In a series of email blasts sent to conservative leaders and collected here, Bishirjian made some stirring assertions. I will go through them in various sections, and offer my own observations.
He begins by showing he understands the nature of Trump's appeal to conservatives:
Trump's election as president in 2016 was evidence that American voters were done with Republican and Neoconservative enthusiasm for wars to impose democracy on countries in which there is no democratic culture. Republican and Neoconservative lust for nation-building created massive war-weariness and a willingness to vote for a Republican candidate for president who promised "no more wars."
So far, so good. What didn’t Trump appreciate? The passionate attachment of the GOP establishment and its supporters who profited from military contracts to this kind of war. Indeed, Trump hired mostly his erstwhile enemies who belonged to the bipartisan "War Party." This ensured that his own appointees and staffers would sabotage him. Why else are our troops still shivering and dodging bullets uselessly in Afghanistan? Bad for our troops and bad for the country. Good for the bullet salesmen, though.

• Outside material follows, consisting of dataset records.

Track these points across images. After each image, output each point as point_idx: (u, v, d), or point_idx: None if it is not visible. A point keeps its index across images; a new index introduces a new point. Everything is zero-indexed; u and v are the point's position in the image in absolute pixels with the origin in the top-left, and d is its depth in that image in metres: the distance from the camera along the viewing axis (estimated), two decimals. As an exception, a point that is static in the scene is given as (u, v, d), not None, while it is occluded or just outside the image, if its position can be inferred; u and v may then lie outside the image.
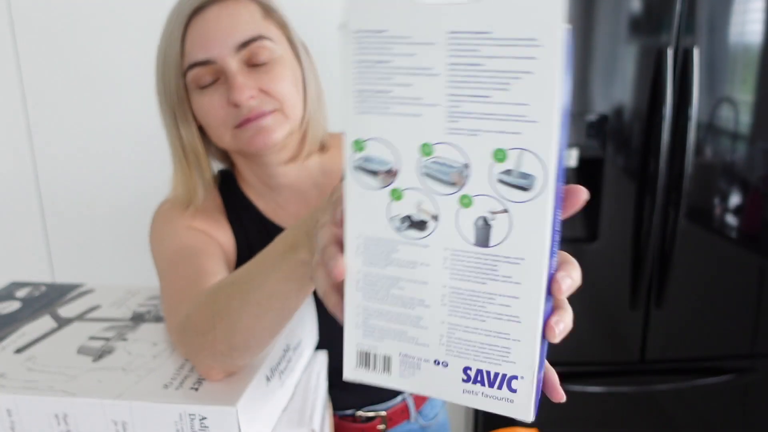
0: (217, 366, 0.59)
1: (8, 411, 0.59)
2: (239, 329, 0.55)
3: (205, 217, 0.80)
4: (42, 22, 1.46)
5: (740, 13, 1.49)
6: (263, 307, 0.53)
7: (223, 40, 0.69)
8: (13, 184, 1.56)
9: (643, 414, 1.75)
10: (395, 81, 0.36)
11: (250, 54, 0.71)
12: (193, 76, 0.71)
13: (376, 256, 0.40)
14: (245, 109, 0.70)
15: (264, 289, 0.52)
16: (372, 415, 0.89)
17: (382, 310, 0.41)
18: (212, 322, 0.57)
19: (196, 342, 0.59)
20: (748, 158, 1.59)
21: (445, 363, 0.40)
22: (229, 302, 0.56)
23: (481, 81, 0.34)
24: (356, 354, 0.43)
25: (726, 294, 1.68)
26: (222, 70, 0.70)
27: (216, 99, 0.71)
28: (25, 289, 0.87)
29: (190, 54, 0.70)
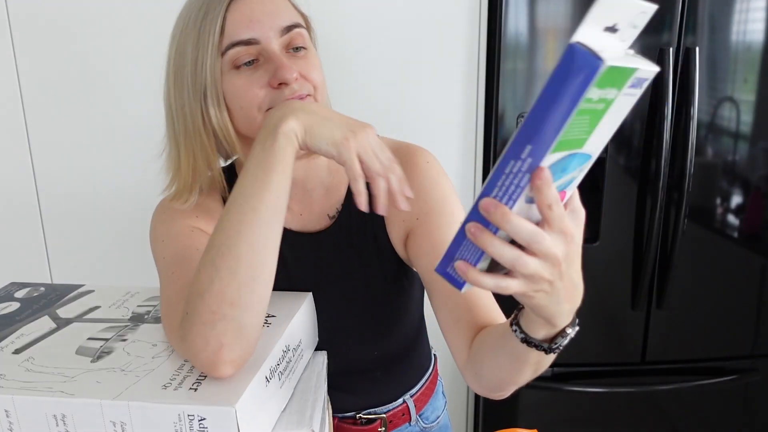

As I'll establish, Trump was not too radical or power-mad. Instead, he was too timid and deferential to an oligarchy determined to destroy him, disenfranchise his voters and suffocate democracy in America.
Bishirjian continues, much more provocatively:
Donald Trump's personal inadequacies … assured he could not comprehend constitutional limits placed on our chief executive. Trump's reading ability is impaired by Dyslexia, and Trump did not understand nor did he ever learn that the president of the United States may not direct his vice president to reverse the tally of votes in the Electoral College.
I don't know whether Trump has dyslexia. I've never seen that reported. I know he didn't go to law school and doesn't always hire the best attorneys. But legal scholars John Yoo and Robert Delahunty made a cogent case that the vice president serves as the last safeguard of electoral integrity.